▸ **Exercise**
The word "labels" marks the lines to find; copy every such line from the data below.

▸ **Supplied entries**
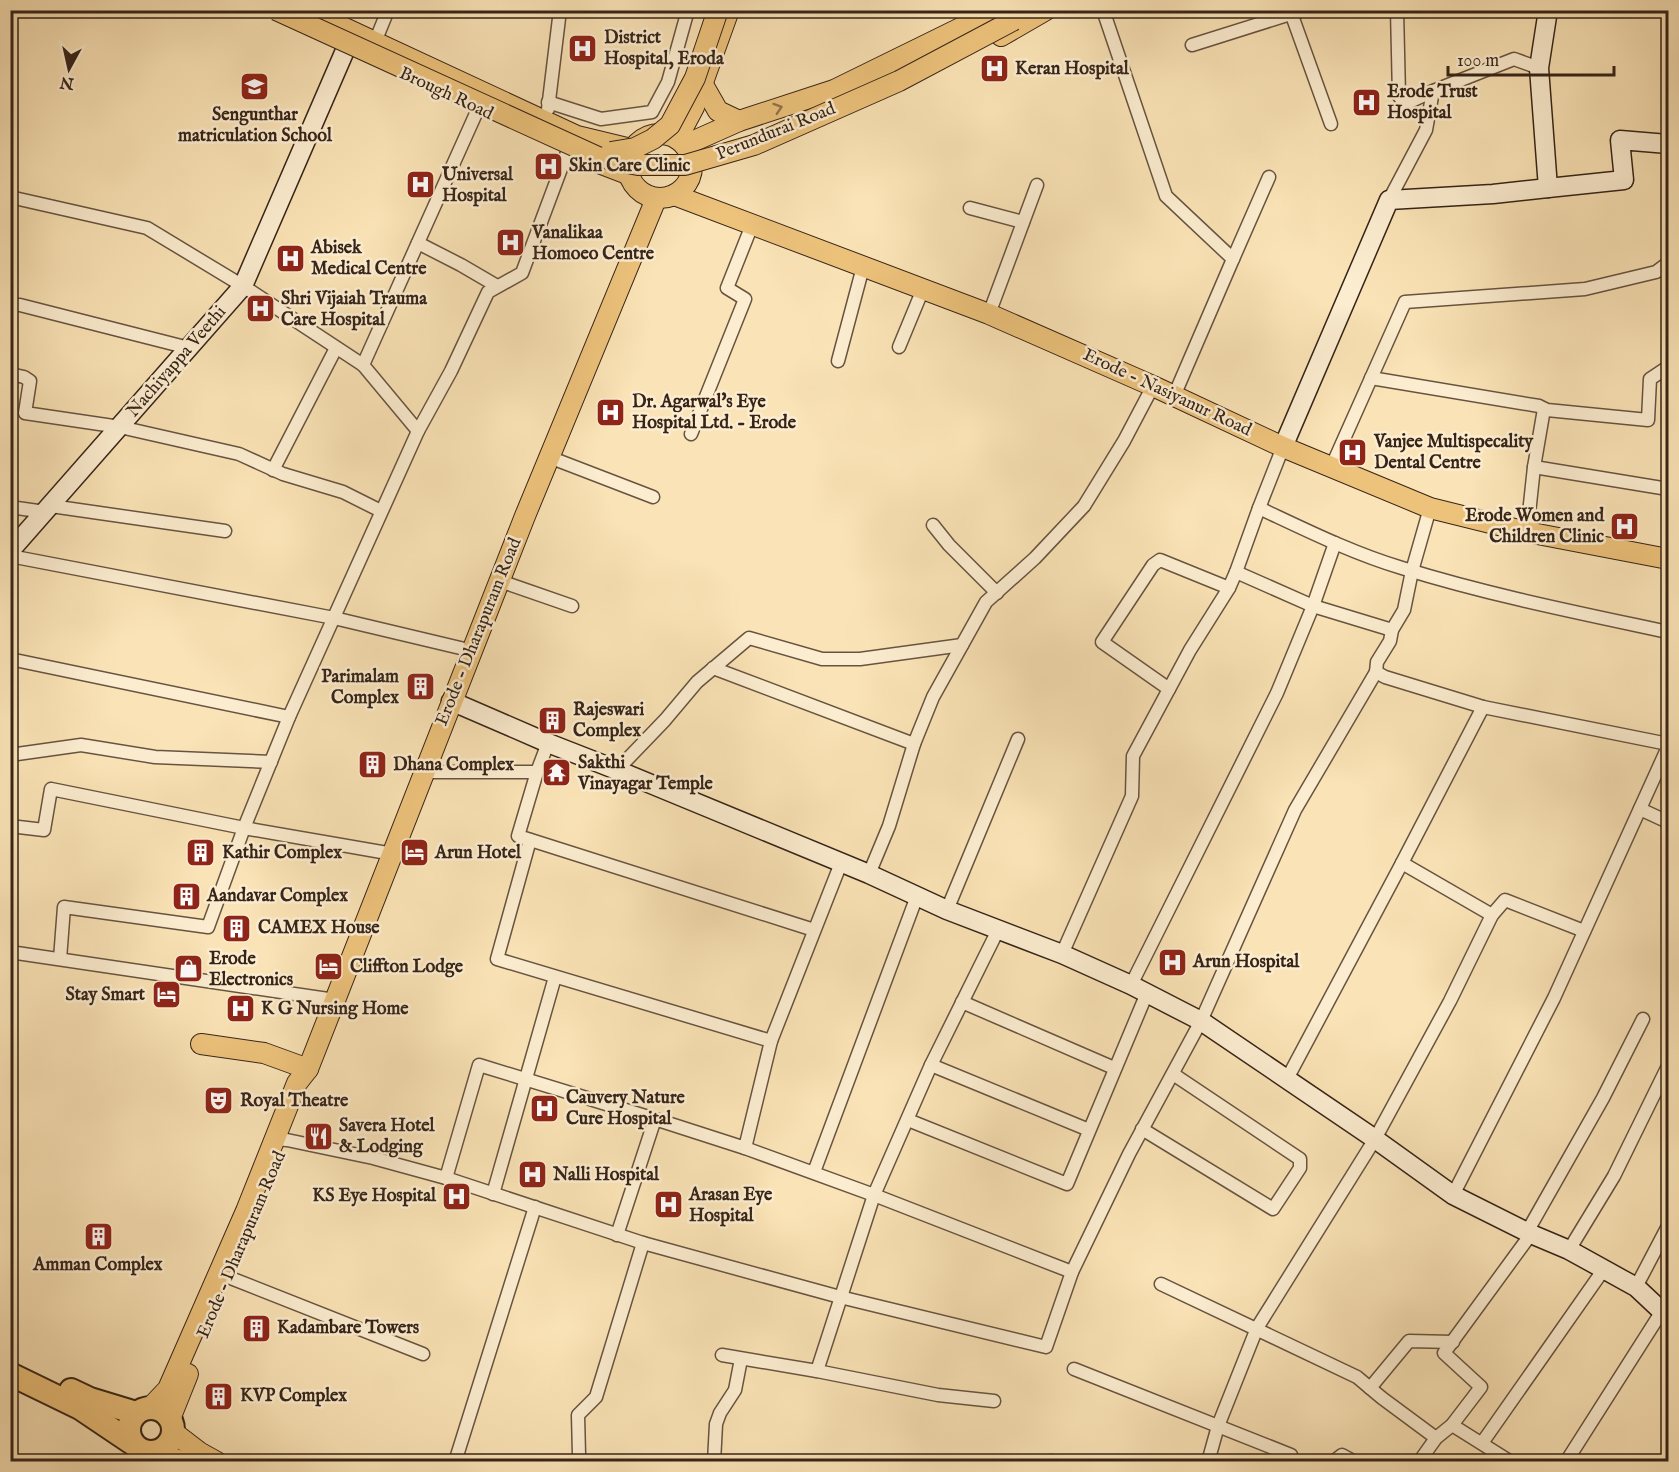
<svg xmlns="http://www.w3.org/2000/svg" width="1679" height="1472" viewBox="0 0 1679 1472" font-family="'IM FELL English',serif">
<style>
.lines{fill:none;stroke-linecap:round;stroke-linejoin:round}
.street-casing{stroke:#675440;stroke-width:15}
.secondary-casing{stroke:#362419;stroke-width:21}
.primary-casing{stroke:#362419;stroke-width:22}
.highway-casing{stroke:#362419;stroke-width:26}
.street{stroke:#fcedd0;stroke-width:12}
.secondary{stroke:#fcedd0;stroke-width:18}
.primary{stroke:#edc27b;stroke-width:20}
.highway{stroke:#edc27b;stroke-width:22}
.primary-bridge-casing{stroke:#362419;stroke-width:22;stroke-linecap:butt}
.primary-bridge{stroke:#edc27b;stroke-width:20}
.oneway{stroke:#92734a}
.labels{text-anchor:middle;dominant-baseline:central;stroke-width:5;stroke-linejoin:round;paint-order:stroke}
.poi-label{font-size:18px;font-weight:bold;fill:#362419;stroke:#fcedd0;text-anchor:start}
.street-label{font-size:18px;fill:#362419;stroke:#fcedd0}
</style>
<rect width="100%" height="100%" fill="#fae3b6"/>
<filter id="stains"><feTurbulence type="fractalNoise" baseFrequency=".00333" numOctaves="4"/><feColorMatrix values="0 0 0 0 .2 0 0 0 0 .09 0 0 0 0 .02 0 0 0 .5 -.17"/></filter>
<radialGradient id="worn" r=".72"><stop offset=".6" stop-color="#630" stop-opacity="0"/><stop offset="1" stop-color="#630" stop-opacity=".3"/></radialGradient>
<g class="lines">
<defs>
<g id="street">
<path d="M1103,10L1166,196L1233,259L1174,396"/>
<path d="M1290,10L1331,124"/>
<path d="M375,42L388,10"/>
<path d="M1192,45L1303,10"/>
<path d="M1433,91L1514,59L1539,68"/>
<path d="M548,102L601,119L652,112L668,82L688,10"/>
<path d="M548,109L560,10"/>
<path d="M10,197L147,228L243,286L363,365L418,431L289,717L244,828L208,927L64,907L60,959"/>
<path d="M1389,200L1426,130L1433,91L1405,104L1399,96L1397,10"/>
<path d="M970,208L1023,222"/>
<path d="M418,243L461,265L497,286"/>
<path d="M1233,259L1269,177"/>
<path d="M10,305H20L189,348"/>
<path d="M989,314L1037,185"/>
<path d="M899,347L923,289"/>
<path d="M838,361L863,267"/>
<path d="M363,365L478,109"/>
<path d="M10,374L24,377L30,381L25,413L120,427L239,454L283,474L343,492L381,511"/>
<path d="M1371,378L1539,406L1547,410L1648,420L1650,379L1665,369L1668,370"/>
<path d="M418,431L451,371L488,292L522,273L568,150"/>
<path d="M691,434L745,299L727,288L752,225"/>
<path d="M549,457L653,497"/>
<path d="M1534,467L1668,489"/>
<path d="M1331,468L1405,302L1585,289L1656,272L1668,263"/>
<path d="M273,470L336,348"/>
<path d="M51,506L225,531"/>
<path d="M10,507L45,512"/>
<path d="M1259,508L1283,447"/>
<path d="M933,525L949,545L997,593"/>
<path d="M1527,532L1534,467L1544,409"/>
<path d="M10,556L334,618L473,651"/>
<path d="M1236,572L1313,606L1392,630"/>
<path d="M500,581L572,606"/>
<path d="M10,659L289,717"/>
<path d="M713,668L914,744"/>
<path d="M1376,672L1385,677L1483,707L1668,744"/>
<path d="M1169,689L1102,642L1153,565L1160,560L1229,588"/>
<path d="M10,755L81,745L155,757L271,762"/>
<path d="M617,770L665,720L697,682L749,638L822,659H860L962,645"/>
<path d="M424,772H537L518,836L814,930"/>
<path d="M537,772L548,743"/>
<path d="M1640,809L1668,822"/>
<path d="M10,826L44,830L51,789L244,828L393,854"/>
<path d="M530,840L497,959L771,1041L841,863"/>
<path d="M1402,863L1483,707"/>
<path d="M869,874L889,826L914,744L933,697L986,602L1035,558L1084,506L1124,441L1153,386"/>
<path d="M947,910L1018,739"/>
<path d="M1492,915L1505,900L1584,931"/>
<path d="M10,952L335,1000"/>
<path d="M1062,954L1132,796L1133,756L1190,650L1229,588L1236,572L1259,508C1306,530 1352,553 1402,568C1489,595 1579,613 1668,632"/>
<path d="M1131,985L1277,693L1313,606L1335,543"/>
<path d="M962,1002L1114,1068"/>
<path d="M931,1065L1089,1130"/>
<path d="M908,1120L1067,1184L1147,993"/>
<path d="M1142,1129L1273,1209L1300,1168V1159L1173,1074"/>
<path d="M274,1139L287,1140L373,1158L446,1178L643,1243L840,1297L1046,1347L1072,1272L1129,1154L1201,1021L1295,810L1376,672L1377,662L1390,641L1392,630L1404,610L1412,571L1430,508"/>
<path d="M745,1148L874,1195L1072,1272"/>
<path d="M814,1172L917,896"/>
<path d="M446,1178L479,1065L655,1119"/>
<path d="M493,1194L555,977"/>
<path d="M1453,1195L1554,998L1668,747"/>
<path d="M1527,1232L1603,1098L1643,1019"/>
<path d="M617,1235L655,1119L745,1148L771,1041"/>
<path d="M1569,1250L1614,1176L1668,1066"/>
<path d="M228,1277L423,1354"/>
<path d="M1161,1284L1357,1377L1382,1398L1436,1438"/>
<path d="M1636,1287L1668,1226"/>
<path d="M722,1355L817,1371"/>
<path d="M1074,1369L1291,1455"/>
<path d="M1370,1388L1409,1341L1453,1342"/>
<path d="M994,1401L938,1395L817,1371L874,1195L931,1065L998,930"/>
<path d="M1452,1425L1511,1462"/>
<path d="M1482,1443L1604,1269"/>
<path d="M1051,1461L1052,1462"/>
<path d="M138,1462L142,1451"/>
<path d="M455,1462L535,1207"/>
<path d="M577,1462L579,1455L578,1415L596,1397L643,1243"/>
<path d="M714,1462L716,1424L720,1413L735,1390L741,1359"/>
<path d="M1208,1462L1218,1426L1257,1328L1375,1139L1450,1001L1492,915L1402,863L1287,1079"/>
<path d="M1333,1462L1342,1455L1355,1462"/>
<path d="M1419,1462L1436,1438L1452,1425L1481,1387L1444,1353L1531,1234"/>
<path d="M1566,1462L1662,1311"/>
</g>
<g id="secondary">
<path d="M1548,188L1624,180L1620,140L1668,144"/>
<path d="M1283,447L1389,200L1493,194L1548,188L1539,68L1548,10"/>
<path d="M10,551L243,286L353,32"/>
<path d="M451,701L548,743L617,770L869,874L947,910L1062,954L1131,985L1201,1021L1375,1139L1453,1195L1531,1234L1569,1250L1636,1287L1668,1317"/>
</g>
<g id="primary">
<path d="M306,10L577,136L631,149"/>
<path d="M1001,36L1046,10"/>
<path d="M702,83L718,111L739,121"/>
<circle cx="660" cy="166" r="32"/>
<path d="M677,139L694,107L729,10"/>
<path d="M685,145L739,121L834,90L997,10"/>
<path d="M596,162L630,175"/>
<path d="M674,195L989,314L1153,386L1283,447L1430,508L1527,532L1668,559"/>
<path d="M201,1044L264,1053L308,1069"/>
<path d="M149,1409L168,1389L246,1211L297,1083L308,1069L525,516L656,199"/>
<path d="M170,1419L188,1374"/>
<path d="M173,1432L199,1452L217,1462"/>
<path d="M157,1452L183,1462"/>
</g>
<g id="highway">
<path d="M10,1374L80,1408L132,1443"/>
<path d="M71,1390L90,1399L136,1413"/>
<circle cx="151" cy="1430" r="22"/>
</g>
</defs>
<use href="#street" class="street-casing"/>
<use href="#secondary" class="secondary-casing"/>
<use href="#primary" class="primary-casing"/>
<use href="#highway" class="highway-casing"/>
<use href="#street" class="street"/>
<use href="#secondary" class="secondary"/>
<use href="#primary" class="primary"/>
<use href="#highway" class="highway"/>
<defs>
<g id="primary-bridge">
<path d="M276,10L598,157L638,165H685L754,145L899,81L1014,20"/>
<path d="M611,152L635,148L653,139L670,125L695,78L718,10"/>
</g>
</defs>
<use href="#primary-bridge" class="primary-bridge-casing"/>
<use href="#primary-bridge" class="primary-bridge"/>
</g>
<defs><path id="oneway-chevron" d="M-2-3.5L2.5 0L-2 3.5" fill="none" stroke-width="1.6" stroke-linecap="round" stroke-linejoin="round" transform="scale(1.5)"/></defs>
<use class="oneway" href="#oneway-chevron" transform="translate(778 108) rotate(-18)"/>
<defs>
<symbol id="hospital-square" viewBox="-11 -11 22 22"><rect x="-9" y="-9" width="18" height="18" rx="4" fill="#8f2418" stroke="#fcedd0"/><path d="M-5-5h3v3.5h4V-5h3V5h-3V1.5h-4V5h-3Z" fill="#fff"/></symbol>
<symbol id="school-square" viewBox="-11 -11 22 22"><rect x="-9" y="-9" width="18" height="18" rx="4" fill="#8f2418" stroke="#fcedd0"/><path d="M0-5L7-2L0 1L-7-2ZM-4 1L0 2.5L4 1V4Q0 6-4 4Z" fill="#fff"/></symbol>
<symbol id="building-square" viewBox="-11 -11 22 22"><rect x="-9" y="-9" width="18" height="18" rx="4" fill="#8f2418" stroke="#fcedd0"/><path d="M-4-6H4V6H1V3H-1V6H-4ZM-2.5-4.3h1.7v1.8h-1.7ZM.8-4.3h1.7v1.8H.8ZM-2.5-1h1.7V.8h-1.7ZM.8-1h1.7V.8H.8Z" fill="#fff"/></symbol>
<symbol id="temple-square" viewBox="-11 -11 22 22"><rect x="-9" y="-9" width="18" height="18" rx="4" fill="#8f2418" stroke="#fcedd0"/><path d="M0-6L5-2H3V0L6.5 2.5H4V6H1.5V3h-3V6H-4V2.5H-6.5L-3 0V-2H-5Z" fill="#fff"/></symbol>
<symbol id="hotel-square" viewBox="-11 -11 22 22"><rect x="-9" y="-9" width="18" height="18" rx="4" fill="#8f2418" stroke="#fcedd0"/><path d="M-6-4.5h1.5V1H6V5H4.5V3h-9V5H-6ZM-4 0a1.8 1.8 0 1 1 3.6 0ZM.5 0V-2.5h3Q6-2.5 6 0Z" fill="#fff"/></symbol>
<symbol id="shop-square" viewBox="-11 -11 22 22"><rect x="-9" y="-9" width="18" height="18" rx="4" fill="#8f2418" stroke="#fcedd0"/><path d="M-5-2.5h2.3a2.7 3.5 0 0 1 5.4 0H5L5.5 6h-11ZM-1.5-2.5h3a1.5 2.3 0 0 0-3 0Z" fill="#fff"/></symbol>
<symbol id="theatre-square" viewBox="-11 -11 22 22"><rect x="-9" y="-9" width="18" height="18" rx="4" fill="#8f2418" stroke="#fcedd0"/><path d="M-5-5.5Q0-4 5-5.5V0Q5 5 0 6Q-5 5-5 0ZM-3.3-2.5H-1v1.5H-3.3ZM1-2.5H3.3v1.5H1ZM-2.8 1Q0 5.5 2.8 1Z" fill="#fff"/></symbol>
<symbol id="restaurant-square" viewBox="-11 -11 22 22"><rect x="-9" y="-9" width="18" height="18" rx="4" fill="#8f2418" stroke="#fcedd0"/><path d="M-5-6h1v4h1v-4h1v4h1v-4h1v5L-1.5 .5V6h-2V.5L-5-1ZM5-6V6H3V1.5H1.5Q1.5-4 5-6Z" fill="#fff"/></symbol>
</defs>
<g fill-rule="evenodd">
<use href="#hospital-square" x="566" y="32" width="33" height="33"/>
<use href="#hospital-square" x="978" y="52" width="33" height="33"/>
<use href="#school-square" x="238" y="70" width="33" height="33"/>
<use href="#hospital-square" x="1350" y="86" width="33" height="33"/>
<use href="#hospital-square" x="532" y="150" width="33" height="33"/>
<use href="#hospital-square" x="404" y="168" width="33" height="33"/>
<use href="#hospital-square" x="494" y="226" width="33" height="33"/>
<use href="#hospital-square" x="274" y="242" width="33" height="33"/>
<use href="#hospital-square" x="244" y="292" width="33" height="33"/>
<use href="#hospital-square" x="594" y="396" width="33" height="33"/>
<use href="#hospital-square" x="1336" y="436" width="33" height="33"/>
<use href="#hospital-square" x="1608" y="510" width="33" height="33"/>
<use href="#building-square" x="404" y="670" width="33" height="33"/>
<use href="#building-square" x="536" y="704" width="33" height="33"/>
<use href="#building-square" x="356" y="748" width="33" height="33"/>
<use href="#temple-square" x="540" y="756" width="33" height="33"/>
<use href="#building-square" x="184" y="836" width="33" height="33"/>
<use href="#hotel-square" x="398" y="836" width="33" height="33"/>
<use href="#building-square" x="170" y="880" width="33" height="33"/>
<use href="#building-square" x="220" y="912" width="33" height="33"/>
<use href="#hospital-square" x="1156" y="946" width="33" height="33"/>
<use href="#hotel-square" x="312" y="950" width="33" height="33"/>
<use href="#shop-square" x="172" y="952" width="33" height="33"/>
<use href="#hotel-square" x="150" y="978" width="33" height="33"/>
<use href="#hospital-square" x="224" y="992" width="33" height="33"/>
<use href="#theatre-square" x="202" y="1084" width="33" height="33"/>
<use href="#hospital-square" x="528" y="1092" width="33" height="33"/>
<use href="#restaurant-square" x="302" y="1120" width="33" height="33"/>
<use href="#hospital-square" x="516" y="1158" width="33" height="33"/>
<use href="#hospital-square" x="440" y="1180" width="33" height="33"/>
<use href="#hospital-square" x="652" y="1188" width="33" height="33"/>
<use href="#building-square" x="82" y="1220" width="33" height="33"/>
<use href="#building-square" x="240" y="1312" width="33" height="33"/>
<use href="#building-square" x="202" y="1380" width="33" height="33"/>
</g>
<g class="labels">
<g class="poi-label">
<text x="604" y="38">District<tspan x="604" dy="21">Hospital, Eroda</tspan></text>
<text x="1015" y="69">Keran Hospital</text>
<text x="1387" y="92">Erode Trust<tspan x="1387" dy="21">Hospital</tspan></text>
<text x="255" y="115" text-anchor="middle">Sengunthar<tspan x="255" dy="21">matriculation School</tspan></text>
<text x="569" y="166">Skin Care Clinic</text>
<text x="442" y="175">Universal<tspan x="442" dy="21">Hospital</tspan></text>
<text x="532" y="233">Vanalikaa<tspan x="532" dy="21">Homoeo Centre</tspan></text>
<text x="311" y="248">Abisek<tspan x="311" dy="21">Medical Centre</tspan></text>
<text x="281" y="299">Shri Vijaiah Trauma<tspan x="281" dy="21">Care Hospital</tspan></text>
<text x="632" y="402">Dr. Agarwal's Eye<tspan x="632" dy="21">Hospital Ltd. - Erode</tspan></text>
<text x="1374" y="442">Vanjee Multispecality<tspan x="1374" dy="21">Dental Centre</tspan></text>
<text x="1604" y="516" text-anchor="end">Erode Women and<tspan x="1604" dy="21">Children Clinic</tspan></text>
<text x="399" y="677" text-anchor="end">Parimalam<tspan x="399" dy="21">Complex</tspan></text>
<text x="573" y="710">Rajeswari<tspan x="573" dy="21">Complex</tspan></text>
<text x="578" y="763">Sakthi<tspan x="578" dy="21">Vinayagar Temple</tspan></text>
<text x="393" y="765">Dhana Complex</text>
<text x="222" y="853">Kathir Complex</text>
<text x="435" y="853">Arun Hotel</text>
<text x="207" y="896">Aandavar Complex</text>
<text x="258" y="928">CAMEX House</text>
<text x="209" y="959">Erode<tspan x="209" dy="21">Electronics</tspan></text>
<text x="1193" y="962">Arun Hospital</text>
<text x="350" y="967">Cliffton Lodge</text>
<text x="145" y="995" text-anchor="end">Stay Smart</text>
<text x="261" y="1009">K G Nursing Home</text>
<text x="566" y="1098">Cauvery Nature<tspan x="566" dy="21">Cure Hospital</tspan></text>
<text x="240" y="1101">Royal Theatre</text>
<text x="339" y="1126">Savera Hotel<tspan x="339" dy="21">&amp; Lodging</tspan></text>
<text x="553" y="1175">Nalli Hospital</text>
<text x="689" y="1195">Arasan Eye<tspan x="689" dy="21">Hospital</tspan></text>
<text x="436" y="1196" text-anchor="end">KS Eye Hospital</text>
<text x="98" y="1265" text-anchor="middle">Amman Complex</text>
<text x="277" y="1328">Kadambare Towers</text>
<text x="240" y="1396">KVP Complex</text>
</g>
<g class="street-label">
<text transform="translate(446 94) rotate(25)">Brough Road</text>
<text transform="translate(776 132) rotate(-22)">Perundurai Road</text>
<text transform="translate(177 362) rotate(-49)">Nachiyappa Veethi</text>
<text transform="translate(1167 393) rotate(25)">Erode - Nasiyanur Road</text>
<text transform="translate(479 632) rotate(-68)">Erode - Dharapuram Road</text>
<text transform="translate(242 1245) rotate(-67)">Erode - Dharapuram Road</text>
</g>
</g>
<rect width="1679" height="1472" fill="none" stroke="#fae3b6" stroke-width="36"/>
<rect x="12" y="12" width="1655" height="1448" fill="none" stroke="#362419" stroke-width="3"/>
<rect x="18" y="18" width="1643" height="1436" fill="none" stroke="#362419" stroke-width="1.5"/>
<g transform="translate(69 69) rotate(188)" stroke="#fcedd0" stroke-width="4.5" paint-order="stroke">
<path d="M0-4.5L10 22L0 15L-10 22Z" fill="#362419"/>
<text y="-9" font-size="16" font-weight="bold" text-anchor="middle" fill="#362419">N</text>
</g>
<path d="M1448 66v9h166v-9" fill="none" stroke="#362419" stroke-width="3"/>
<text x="1457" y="66" font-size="18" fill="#362419" stroke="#fcedd0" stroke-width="4.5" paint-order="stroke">100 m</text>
<rect width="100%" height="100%" filter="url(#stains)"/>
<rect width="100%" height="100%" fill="url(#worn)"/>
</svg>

▸ **Answer space**
.labels{text-anchor:middle;dominant-baseline:central;stroke-width:5;stroke-linejoin:round;paint-order:stroke}
<g class="labels">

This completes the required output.